The staggering of approvals for laboratories and companies that supply the reagents has meant that India’s testing capacity is still woefully short and will take at least four weeks to expand. The total stock of PCR machines in the country can process 35,000-40,000 samples a day. Private companies are working to increase that number. “My estimate is that processing 100,000 samples a day soon should be possible,” says Chandrasekhar Nair, chief technical officer of Molbio Diagnostics, that received approval for its point of care PCR platform for testing for Sars Cov2. In the meantime, some workarounds are being explored. Samples from areas that have low positivity rates are being pooled. Up to five samples from such areas can be tested at one go. On April 12, the last date for which data is available, India tested 16,002 samples a day, up from 4,346 on March 30.
With the limitation in testing capacity apparent, the ICMR on April 4 approved antibody tests on anyone showing ‘influenza like illness’. These serological tests work on a blood sample drawn intravenously. Results are available in 30 minutes. “The key advantage of these tests is that they can be deployed rapidly and you don’t need an expert to perform and interpret results,” says R Kailasnath, managing director at CPC Diagnostics, which has received IMCR approval for its antibody tests.
Here’s how they work. A person infected with Sars Cov2 would start producing antigens to develop antibodies to the virus. These tests have been used successfully for
other viruses like dengue and measles, but with Sars Cov2, the long incubation period introduces a complication. A person may be asymptomatic and say five days after being infected, has still not started producing an antibody. For such a person, the test would produce a false negative and they would slip through. Recognising this, the ICMR has mandated confirmatory PCR tests for positive cases, but advises them also for negative cases where there is suspicion.
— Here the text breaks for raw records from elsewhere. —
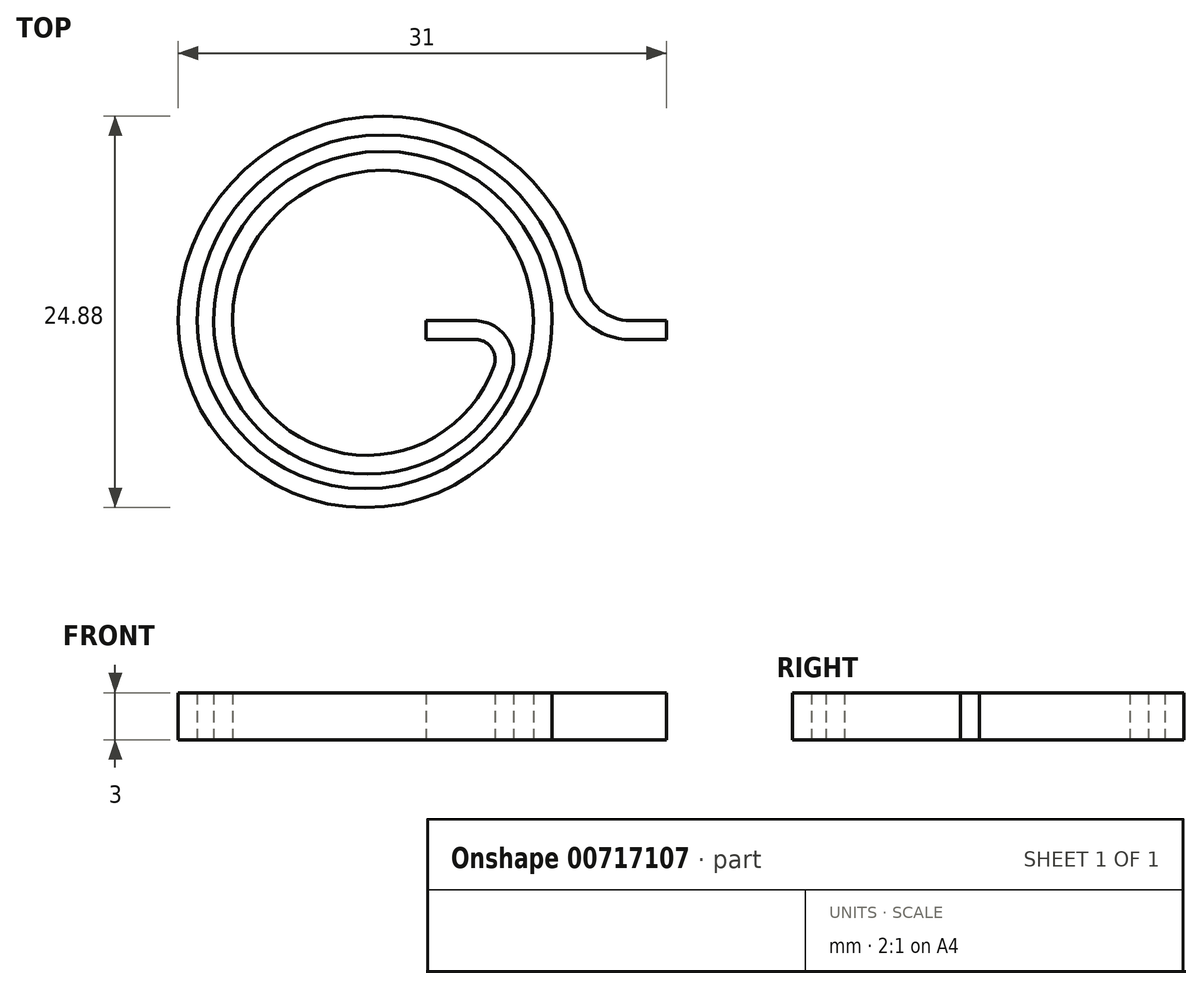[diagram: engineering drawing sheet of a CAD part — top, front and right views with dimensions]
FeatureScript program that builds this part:
annotation { "Feature Type Name" : "Feature", "Feature Type Description" : "" }
export const myFeature = defineFeature(function(context is Context, id is Id, definition is map)
    precondition{}
    {
        {
            var Q0;
            Q0=qCreatedBy(makeId("Top.planeOp"),FACE);
            var sketch = newSketch(context, id + "F0", { "sketchPlane" : qUnion([Q0])});
            skArc(sketch, "E0", {"start": v(12.77, 2.44) * mm, "mid": v(-1.22, 12.94) * mm, "end": v(-13, 0) * mm});
            skArc(sketch, "E1", {"start": v(10.75, 0) * mm, "mid": v(0, 10.75) * mm, "end": v(-10.75, 0) * mm});
            skLineSegment(sketch, "E2", {"start": v(15.72, 0) * mm, "end": v(18, 0) * mm});
            skLineSegment(sketch, "E3", {"start": v(5.8, 0) * mm, "end": v(2.75, 0) * mm});
            skArc(sketch, "E4", {"start": v(-13, 0) * mm, "mid": v(-1.12, -11.88) * mm, "end": v(10.75, 0) * mm});
            skArc(sketch, "E5", {"start": v(-10.75, 0) * mm, "mid": v(-2.7, -9.6) * mm, "end": v(8.15, -3.36) * mm});
            skPoint(sketch, "E6.visualSharp", {"position": v(13, 0) * mm});
            skArc(sketch, "E6.filletArc", {"start": v(12.77, 2.44) * mm, "mid": v(13.8, 0.69) * mm, "end": v(15.72, 0) * mm});
            skPoint(sketch, "E7.visualSharp", {"position": v(8.75, 0) * mm});
            skArc(sketch, "E7.filletArc", {"start": v(8.15, -3.36) * mm, "mid": v(7.86, -1.07) * mm, "end": v(5.8, 0) * mm});
            skLineSegment(sketch, "E8.0", {"start": v(15.72, -1.2) * mm, "end": v(18, -1.2) * mm});
            skArc(sketch, "E8.1", {"start": v(11.6, 2.21) * mm, "mid": v(13.04, -0.24) * mm, "end": v(15.72, -1.2) * mm});
            skArc(sketch, "E8.2", {"start": v(-9.55, 0) * mm, "mid": v(-2.46, -8.43) * mm, "end": v(7.05, -2.87) * mm});
            skArc(sketch, "E8.3", {"start": v(9.55, 0) * mm, "mid": v(0, 9.55) * mm, "end": v(-9.55, 0) * mm});
            skArc(sketch, "E8.4", {"start": v(-11.8, 0) * mm, "mid": v(-1.13, -10.68) * mm, "end": v(9.55, 0) * mm});
            skArc(sketch, "E8.5", {"start": v(11.6, 2.21) * mm, "mid": v(-1.11, 11.75) * mm, "end": v(-11.8, 0) * mm});
            skLineSegment(sketch, "E9.0", {"start": v(5.88, -1.2) * mm, "end": v(2.75, -1.2) * mm});
            skLineSegment(sketch, "E10", {"start": v(2.75, 0) * mm, "end": v(2.75, -1.2) * mm});
            skArc(sketch, "E11.filletArc", {"start": v(7.05, -2.87) * mm, "mid": v(6.9, -1.73) * mm, "end": v(5.88, -1.2) * mm});
            skLineSegment(sketch, "E12", {"start": v(18, 0) * mm, "end": v(18, -1.2) * mm});
            skSolve(sketch);
        }
        {
            var Q0;
            Q0 = qSketchRegion(id + "F0", true);
            extrude(context, id + "F1", {"entities" : qUnion([Q0]), "depth" : 3 * mm, "offsetDistance" : 25 * mm});
        }
    });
Where the antibody tests score are in hotpots, allowing civic bodies to test large number of people quickly and make an assessment about the percentage infection levels in a certain area. The lower accuracy is compensated for by the ease and speed of testing. “We plan to conduct antibody tests to check the proliferation of the virus and also to identify obvious suspects,” says Kiran Dighavkar, assistant commissioner at the Brihanmumbai Municipal Corporation. State governments plan to roll these tests out in the next month with Rajasthan and Tamil Nadu placing orders for 100,000-300,000 tests.
As the race to contain the virus continues, the real use of antibody tests is likely to come between six and 12 months from now. Once a substantial portion of the population gets infected and recovers, they’d develop antibodies and would be better prepared to handle a second wave of infections. (An important caveat is that we don’t know if and how the virus will mutate over the course of the year.) At that point, rapid testing through point of care antibody kits would allow people to check for immunity. Think of these as point of care tests like a diabetes test or a pregnancy test that could be done at home.
Testing quickly for antibodies could allow authorities to make quick decisions on when to open up or shut down areas as well as allowing individuals back at workplaces and in crowded places. These testing kits, which may work with just a finger prick test are under development and could hold the key to living with the virus as well as being prepared if and when the next one strikes.